[6日 ロイター] - 新型コロナウイルスワクチンを手掛ける米バイオ医薬品企業モデルナは6日、第1・四半期決算に合わせて発表した2021年通期の売上高予想を4.3%上方修正し、192億ドルに引き上げた。

第1・四半期の総売上高は19億4000万ドルで、前年同期から約230倍増加。ワクチンの売上高は17億ドルで、1億0200万回分を販売した。

1株当たり利益は2.84ドルだった。同社がコロナワクチン販売による利益を計上するのは初めて。

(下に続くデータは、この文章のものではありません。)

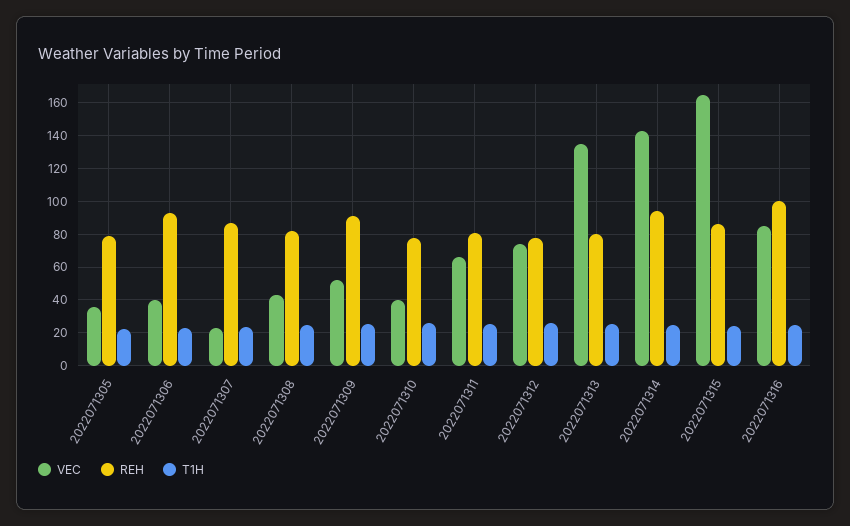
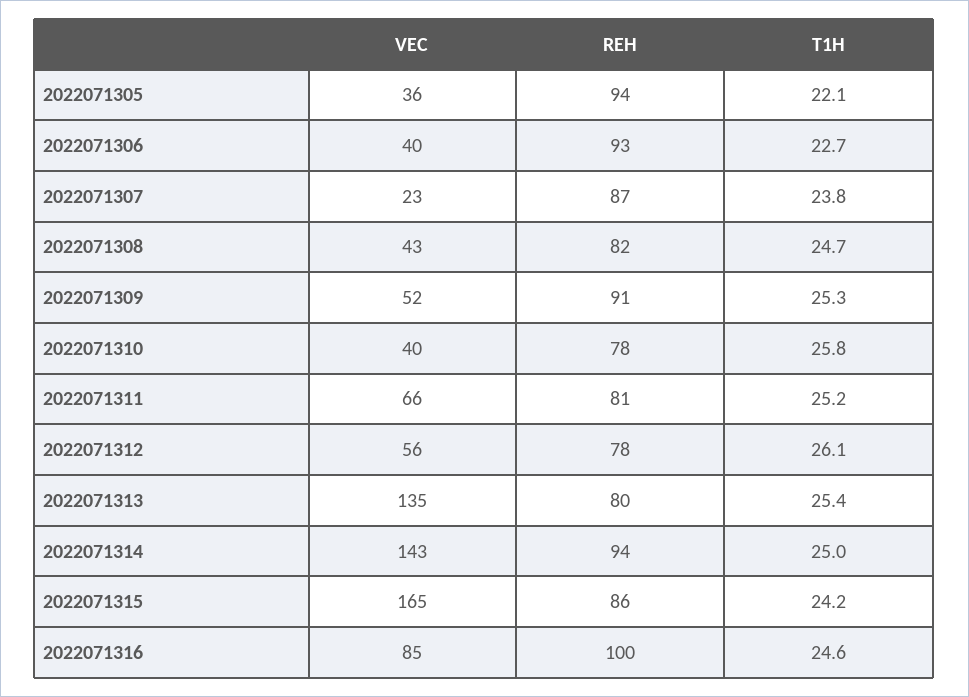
  {
    "VEC": {
      "2022071305": 36,
      "2022071306": 40,
      "2022071307": 23,
      "2022071308": 43,
      "2022071309": 52,
      "2022071310": 40,
      "2022071311": 66,
-     "2022071312": 75,
+     "2022071312": 56,
      "2022071313": 135,
      "2022071314": 143,
      "2022071315": 165,
      "2022071316": 85
    },
    "REH": {
-     "2022071305": 80,
+     "2022071305": 94,
      "2022071306": 93,
      "2022071307": 87,
      "2022071308": 82,
      "2022071309": 91,
      "2022071310": 78,
      "2022071311": 81,
      "2022071312": 78,
      "2022071313": 80,
      "2022071314": 94,
      "2022071315": 86,
      "2022071316": 100
    },
    "T1H": {
      "2022071305": 22.1,
      "2022071306": 22.7,
      "2022071307": 23.8,
      "2022071308": 24.7,
      "2022071309": 25.3,
      "2022071310": 25.8,
      "2022071311": 25.2,
      "2022071312": 26.1,
      "2022071313": 25.4,
      "2022071314": 25,
      "2022071315": 24.2,
      "2022071316": 24.6
    }
  }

リフィニティブの予想によると、売上高は20億4000万ドル、利益は1株当たりは2.39ドルだった。

また、22年にはワクチン生産が30億回分に増加すると予想。各国のワクチン備蓄やワクチン効果を高める「ブースター」の契約需要を見込んだ。

モデルナは5日、同社の新型コロナワクチンか、南アフリカ型変異株に対応する新ワクチン候補のいずれかを3回目として接種する臨床試験(治験)で、南ア型やブラジル型の変異株に対する抗体の増加を示す暫定データが得られたと発表した。

また、6日には12─17歳の子どもを対象とした初期の治験で、96%の有効性を示したと明らかにした。